WIEN. (hpd) Als 19. Preisträgerin erhielt Erika Pluhar in einer Feierstunde vor zahlreichen Gästen den jährlich zu vergebenden Ehrenpreis des österreichischen Buchhandels für Toleranz im Denken und Handeln im Stadtsenats-Sitzungssaal des Wiener Rathauses.
Erstmals wurde der Preis 1990 an Milo Dor vergeben, weitere Preisträger waren Viktor Frankl, Inge Merkel, Kardinal Franz König, Gerhard Roth, Simon Wiesenthal, Hugo Portisch, H. C. Artmann, Christine Nöstlinger, Sir Peter Ustinov, Josef Haslinger, Karl-Markus Gauß, Ilse Aichinger, Konrad Paul Liessmann, Erich Hackl, Barbara Frischmuth, Klaus Wagenbach, Martin Pollack und Paul Lendvai. Er ist inzwischen mit 10.000 Euro dotiert.
Fragen nach Toleranz als Anspruch und persönlicher Bedeutung im Lebensalltag begleiteten nicht nur durch den Abend.
= = = = =
Zu erledigende Aufgaben »
(A) Gib aus dem Auszug über den Ehrenpreis des österreichischen Buchhandels den Wortlaut von "Erstmals wurde der" bis "10.000 Euro dotiert." unverändert wieder.
(B) Beantworte anhand des Auszugs über den Ehrenpreis des österreichischen Buchhandels folgende Fragen:
(i) In welchem Raum fand die Feierstunde statt?
(ii) Wer erhielt den Preis bei seiner ersten Vergabe 1990?
(iii) Mit welchem Betrag ist der Preis inzwischen dotiert?
= = = = =
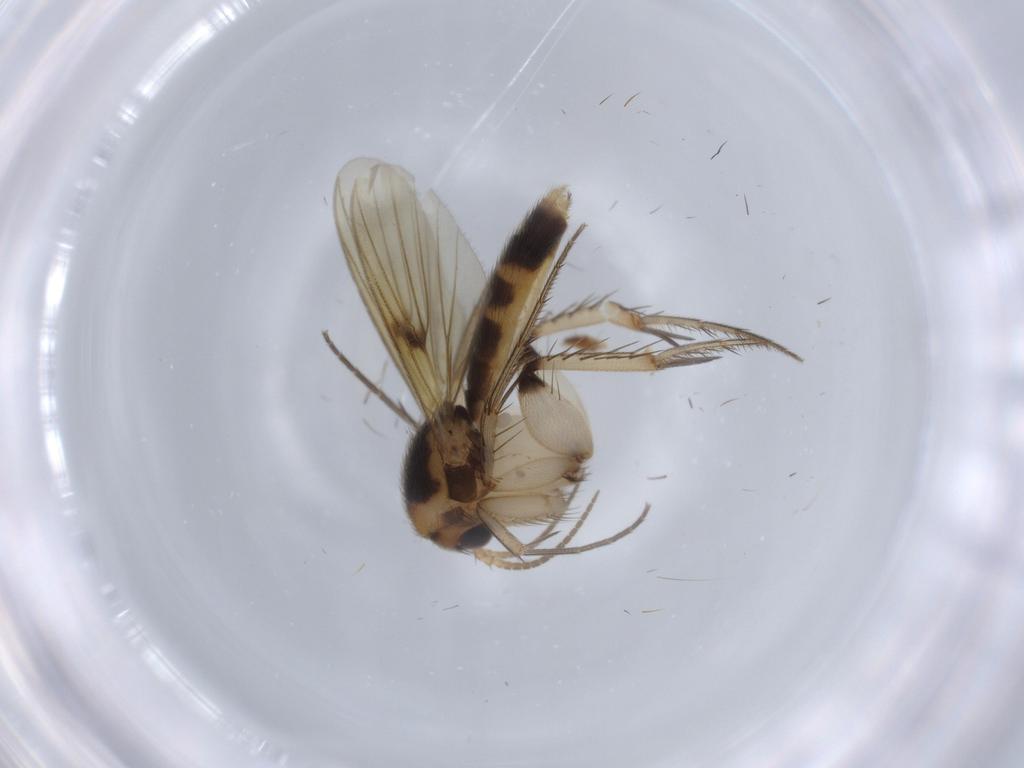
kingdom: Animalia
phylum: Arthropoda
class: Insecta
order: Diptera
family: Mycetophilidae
= = = = =
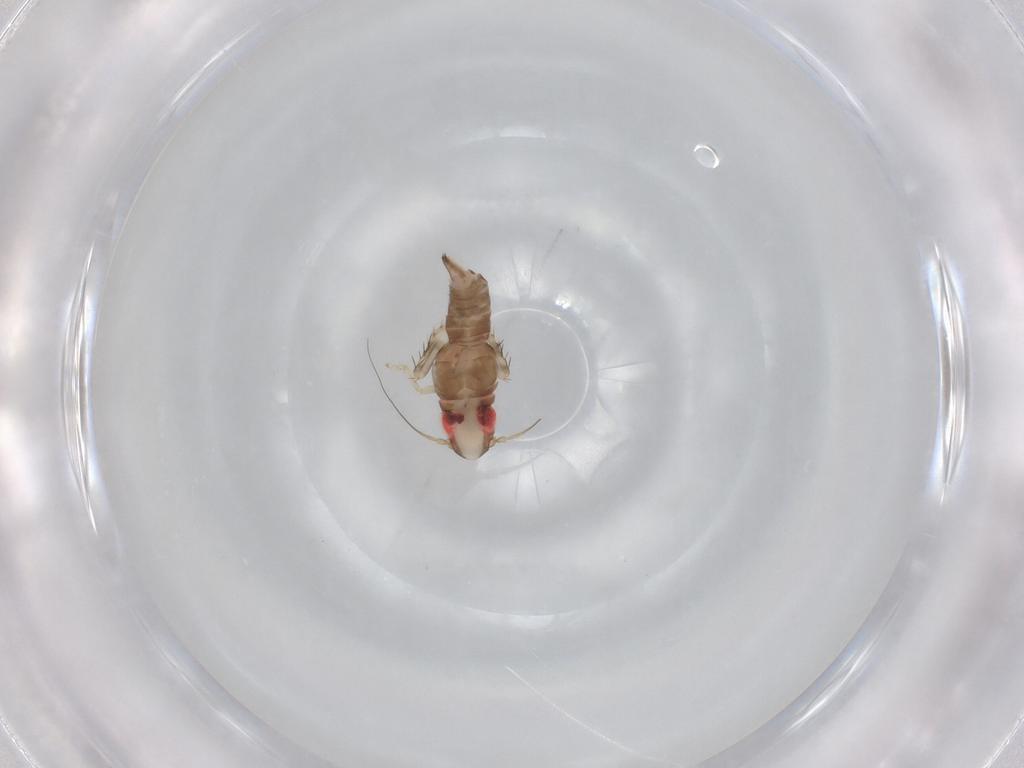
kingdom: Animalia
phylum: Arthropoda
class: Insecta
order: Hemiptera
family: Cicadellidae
= = = = =
Antworten je Aufgabe »
(A)
Erstmals wurde der Preis 1990 an Milo Dor vergeben, weitere Preisträger waren Viktor Frankl, Inge Merkel, Kardinal Franz König, Gerhard Roth, Simon Wiesenthal, Hugo Portisch, H. C. Artmann, Christine Nöstlinger, Sir Peter Ustinov, Josef Haslinger, Karl-Markus Gauß, Ilse Aichinger, Konrad Paul Liessmann, Erich Hackl, Barbara Frischmuth, Klaus Wagenbach, Martin Pollack und Paul Lendvai. Er ist inzwischen mit 10.000 Euro dotiert.

(B)
(i) Im Stadtsenats-Sitzungssaal des Wiener Rathauses.
(ii) Milo Dor.
(iii) Mit 10.000 Euro.